En réécrivant un "Deleuze" -exactement vingt ans après ma soutenance relative à son oeuvre- j'ai voulu renouer, en format réduit (exercice en soi délicat), avec l'idée simple ou encore "l'image de la pensée" qui anime sa philosophie. Deleuze avait toujours cherché à dégager l'image caractérisant une pensée pour en découvrir le "montage" (ce qui fait de la philosophie quelque chose qui, comme pour le menuisier, requiert la main). Ainsi lorsqu'il écrivait à propos de Kant, Nietzsche ou Spinoza... Quelle a alors été l'image de sa pensée propre? Celle du survol? de la ligne droite qui ouvre un labyrinthe? Sans doute qu'une transversale, dans un monde de courbes, va trancher une coupe, des plans à la manière d'une lame. Et c'est bien ces coupes que mon livre ordonne comme autant de "plans fixes" à animer, à remettre en éventail.
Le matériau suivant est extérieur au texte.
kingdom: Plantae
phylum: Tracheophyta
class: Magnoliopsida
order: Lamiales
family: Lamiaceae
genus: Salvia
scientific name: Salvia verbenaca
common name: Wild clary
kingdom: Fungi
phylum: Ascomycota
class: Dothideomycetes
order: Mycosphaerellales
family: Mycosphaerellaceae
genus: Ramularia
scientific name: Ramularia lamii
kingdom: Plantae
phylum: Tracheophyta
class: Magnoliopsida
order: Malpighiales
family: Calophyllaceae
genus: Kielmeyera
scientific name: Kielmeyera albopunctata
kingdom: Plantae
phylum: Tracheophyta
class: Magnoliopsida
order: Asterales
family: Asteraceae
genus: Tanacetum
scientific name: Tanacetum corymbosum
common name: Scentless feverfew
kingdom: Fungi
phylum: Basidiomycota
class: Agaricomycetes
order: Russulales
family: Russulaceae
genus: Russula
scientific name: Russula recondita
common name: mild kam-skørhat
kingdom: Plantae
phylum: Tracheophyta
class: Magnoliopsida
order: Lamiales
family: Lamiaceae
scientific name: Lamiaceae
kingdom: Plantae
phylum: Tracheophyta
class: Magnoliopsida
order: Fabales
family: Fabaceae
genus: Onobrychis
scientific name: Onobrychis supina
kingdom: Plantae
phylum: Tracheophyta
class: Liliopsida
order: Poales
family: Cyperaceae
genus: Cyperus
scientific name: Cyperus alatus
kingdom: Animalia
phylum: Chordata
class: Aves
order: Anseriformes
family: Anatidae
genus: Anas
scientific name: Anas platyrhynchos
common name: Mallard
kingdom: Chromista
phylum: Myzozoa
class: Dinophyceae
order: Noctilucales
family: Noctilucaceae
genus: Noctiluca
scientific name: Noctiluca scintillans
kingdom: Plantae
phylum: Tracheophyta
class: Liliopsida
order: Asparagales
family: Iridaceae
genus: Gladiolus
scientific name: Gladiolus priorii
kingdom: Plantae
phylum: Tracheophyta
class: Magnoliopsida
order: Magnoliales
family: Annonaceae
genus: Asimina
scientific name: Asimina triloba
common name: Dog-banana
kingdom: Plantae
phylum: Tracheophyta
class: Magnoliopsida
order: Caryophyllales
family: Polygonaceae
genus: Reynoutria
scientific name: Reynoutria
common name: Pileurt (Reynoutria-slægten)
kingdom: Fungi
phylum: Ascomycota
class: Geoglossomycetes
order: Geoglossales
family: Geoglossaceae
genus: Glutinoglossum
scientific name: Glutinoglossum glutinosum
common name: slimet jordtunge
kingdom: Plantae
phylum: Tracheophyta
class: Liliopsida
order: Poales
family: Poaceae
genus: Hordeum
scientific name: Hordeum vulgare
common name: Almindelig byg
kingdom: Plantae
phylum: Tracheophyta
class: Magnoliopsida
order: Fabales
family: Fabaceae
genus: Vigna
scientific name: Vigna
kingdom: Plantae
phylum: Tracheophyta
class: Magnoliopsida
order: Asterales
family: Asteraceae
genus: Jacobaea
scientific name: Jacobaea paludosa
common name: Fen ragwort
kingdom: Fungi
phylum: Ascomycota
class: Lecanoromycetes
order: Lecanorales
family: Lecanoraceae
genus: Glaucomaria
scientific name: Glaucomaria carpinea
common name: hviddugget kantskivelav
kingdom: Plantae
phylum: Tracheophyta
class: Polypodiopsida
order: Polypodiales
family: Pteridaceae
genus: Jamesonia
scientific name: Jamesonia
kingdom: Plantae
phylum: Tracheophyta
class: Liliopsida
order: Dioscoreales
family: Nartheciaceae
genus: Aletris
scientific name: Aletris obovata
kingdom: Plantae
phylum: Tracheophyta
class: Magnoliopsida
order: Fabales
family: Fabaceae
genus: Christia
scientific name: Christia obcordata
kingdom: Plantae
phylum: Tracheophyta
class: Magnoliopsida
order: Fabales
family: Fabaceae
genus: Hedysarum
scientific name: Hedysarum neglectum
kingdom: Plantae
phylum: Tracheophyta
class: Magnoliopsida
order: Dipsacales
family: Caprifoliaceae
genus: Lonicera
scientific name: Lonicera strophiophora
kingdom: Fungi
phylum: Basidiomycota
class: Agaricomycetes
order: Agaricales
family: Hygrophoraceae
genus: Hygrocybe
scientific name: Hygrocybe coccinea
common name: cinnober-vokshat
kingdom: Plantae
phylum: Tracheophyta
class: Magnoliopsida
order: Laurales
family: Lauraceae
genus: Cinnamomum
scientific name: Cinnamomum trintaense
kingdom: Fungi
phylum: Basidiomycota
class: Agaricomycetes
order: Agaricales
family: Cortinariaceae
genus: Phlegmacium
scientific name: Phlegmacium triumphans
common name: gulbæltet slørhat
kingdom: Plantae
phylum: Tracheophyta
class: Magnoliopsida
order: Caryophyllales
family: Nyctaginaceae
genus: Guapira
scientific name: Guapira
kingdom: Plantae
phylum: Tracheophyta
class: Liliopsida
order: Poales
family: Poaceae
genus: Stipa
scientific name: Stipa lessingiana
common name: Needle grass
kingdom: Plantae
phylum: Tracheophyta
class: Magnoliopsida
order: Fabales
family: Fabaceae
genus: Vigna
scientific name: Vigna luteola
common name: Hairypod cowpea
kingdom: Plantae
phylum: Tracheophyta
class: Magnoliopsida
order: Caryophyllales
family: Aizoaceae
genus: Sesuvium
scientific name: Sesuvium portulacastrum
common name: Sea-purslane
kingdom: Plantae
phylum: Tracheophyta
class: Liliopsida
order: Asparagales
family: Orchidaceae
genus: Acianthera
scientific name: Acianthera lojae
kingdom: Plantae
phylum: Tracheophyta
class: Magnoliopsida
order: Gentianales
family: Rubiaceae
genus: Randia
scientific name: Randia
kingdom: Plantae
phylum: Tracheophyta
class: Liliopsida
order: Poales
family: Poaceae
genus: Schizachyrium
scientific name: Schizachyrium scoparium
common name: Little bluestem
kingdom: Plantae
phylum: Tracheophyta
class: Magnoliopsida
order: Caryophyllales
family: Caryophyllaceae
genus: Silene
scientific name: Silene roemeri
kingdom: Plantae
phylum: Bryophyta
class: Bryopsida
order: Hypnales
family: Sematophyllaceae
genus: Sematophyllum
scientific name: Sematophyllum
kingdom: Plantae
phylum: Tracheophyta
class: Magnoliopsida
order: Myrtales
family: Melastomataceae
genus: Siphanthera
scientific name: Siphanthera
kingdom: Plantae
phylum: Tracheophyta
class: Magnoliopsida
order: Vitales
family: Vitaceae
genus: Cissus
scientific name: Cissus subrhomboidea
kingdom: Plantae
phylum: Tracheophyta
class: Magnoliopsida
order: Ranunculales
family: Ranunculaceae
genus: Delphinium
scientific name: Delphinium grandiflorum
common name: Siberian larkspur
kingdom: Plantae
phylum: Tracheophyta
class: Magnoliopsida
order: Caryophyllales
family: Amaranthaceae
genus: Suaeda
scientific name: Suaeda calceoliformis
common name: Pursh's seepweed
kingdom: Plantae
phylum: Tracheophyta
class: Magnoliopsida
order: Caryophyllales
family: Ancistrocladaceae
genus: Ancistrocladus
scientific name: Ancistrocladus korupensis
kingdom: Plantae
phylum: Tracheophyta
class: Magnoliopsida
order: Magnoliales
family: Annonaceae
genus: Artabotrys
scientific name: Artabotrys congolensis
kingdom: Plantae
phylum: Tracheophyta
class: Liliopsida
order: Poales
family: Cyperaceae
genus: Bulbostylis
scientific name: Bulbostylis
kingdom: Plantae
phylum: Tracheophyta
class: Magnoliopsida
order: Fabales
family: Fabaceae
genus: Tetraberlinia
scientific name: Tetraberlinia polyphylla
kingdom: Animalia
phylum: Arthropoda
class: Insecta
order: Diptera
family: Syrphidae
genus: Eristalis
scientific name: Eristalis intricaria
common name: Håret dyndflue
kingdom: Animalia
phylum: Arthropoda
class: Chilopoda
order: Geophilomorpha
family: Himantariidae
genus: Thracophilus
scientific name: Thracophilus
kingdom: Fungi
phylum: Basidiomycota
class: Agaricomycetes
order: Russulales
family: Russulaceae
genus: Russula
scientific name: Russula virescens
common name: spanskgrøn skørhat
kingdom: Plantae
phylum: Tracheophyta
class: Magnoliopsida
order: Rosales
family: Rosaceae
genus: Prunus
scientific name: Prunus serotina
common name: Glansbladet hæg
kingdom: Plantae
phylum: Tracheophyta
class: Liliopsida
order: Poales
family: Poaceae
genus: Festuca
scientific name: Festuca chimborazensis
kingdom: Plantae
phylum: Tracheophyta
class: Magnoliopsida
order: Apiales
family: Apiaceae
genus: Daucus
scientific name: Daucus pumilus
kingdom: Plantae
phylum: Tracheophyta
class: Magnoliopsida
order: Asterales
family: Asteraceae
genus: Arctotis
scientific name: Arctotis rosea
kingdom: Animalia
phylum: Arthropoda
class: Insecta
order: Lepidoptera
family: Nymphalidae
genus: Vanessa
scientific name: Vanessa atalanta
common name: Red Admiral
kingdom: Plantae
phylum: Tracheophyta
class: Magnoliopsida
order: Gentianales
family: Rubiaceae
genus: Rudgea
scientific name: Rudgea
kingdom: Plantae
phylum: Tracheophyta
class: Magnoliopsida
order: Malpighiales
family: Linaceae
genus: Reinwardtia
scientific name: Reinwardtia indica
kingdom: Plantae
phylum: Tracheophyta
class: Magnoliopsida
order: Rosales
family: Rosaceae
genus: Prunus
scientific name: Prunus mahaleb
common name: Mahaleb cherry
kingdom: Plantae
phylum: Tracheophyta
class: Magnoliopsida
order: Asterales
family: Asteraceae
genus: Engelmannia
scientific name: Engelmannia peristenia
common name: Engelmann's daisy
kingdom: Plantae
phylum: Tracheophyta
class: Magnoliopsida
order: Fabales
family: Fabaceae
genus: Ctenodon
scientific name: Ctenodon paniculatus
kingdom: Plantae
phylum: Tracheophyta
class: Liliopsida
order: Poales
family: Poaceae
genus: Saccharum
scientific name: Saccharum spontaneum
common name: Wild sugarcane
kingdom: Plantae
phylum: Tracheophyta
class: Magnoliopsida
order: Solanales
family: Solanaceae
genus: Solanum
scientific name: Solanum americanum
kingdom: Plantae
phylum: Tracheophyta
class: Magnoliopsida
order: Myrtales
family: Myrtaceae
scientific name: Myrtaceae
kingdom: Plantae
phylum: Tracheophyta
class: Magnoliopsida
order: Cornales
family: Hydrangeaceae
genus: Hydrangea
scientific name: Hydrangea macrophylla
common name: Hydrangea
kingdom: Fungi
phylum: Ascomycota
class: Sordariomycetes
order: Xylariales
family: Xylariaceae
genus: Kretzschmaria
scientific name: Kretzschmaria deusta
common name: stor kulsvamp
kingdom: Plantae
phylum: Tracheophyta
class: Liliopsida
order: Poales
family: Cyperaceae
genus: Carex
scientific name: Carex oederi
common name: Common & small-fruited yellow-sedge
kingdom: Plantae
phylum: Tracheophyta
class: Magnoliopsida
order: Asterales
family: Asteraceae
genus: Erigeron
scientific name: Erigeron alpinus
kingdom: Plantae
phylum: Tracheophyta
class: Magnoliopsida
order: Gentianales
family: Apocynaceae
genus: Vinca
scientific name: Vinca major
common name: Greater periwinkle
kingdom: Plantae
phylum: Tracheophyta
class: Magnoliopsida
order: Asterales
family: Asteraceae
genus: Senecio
Mais plus que tout, ce petit montage -le petit réclamant finalement un style- consiste à chercher une forme capable d'être suivie en une seule journée -ou presque...
Impossible comme on sait de lire Ulysse de Joyce en quelques heures alors même que son roman suit l'ordonnance d'un seul jour. Ma méthode aura été inverse et comme minimaliste : présenter en un seul jour toute une création. Ce qui exige de pouvoir en suivre le temps réel au travers du temps de coupe de la philosophie, contracté sur onze coups, le douzième étant contemplatif, redevable au lecteur lui-même. Que le livre puisse se lire autrement pour un novice, c'est évident. Texte à feuilleter dans la lenteur de la découverte. Mais il faudra bien un moment le saisir au plus près et selon un survol absolu. La variation de ce petit "Deleuze", se dépliera alors bien entre midi et minuit : lecture suivie de poses que constitue l'éventail de ses chapitres. Se révélerait ainsi ce que Deleuze entendait par la philosophie en tant qu'une "animation de concepts" ainsi qu'il devait me l'écrire dans une lettre datée de 1989 et dont j'ai demandé à Fanny Deleuze l'autorisation de reproduire un extrait (elle est accessible ci-dessous en son entier au titre d'une caution).
On pourra -je m'en doute bien- me reprocher la courbure du ton adopté en ouverture, le caractère trop sobre du style déployé, mais ce serait passer complètement à côté de la formule adoptée par le format, le mouvement que j'ai choisi de composer selon une démarche qui est non seulement progressive mais également littéraire comme celle de la "nouvelle" par Deleuze appliquée à la philosophie. Il y a là l'exigence d'un pas de course traversant par exemple comme les ailes du "Louvre", y associant les fragments, réenchainant les textes ventilés. C'est seulement dans cette vitesse particulière que pourra devenir intelligible l'imagination des philosophes qui ne créent pas seulement des concepts mais tout autant des machines à Vision, des espaces absolument visionnaires.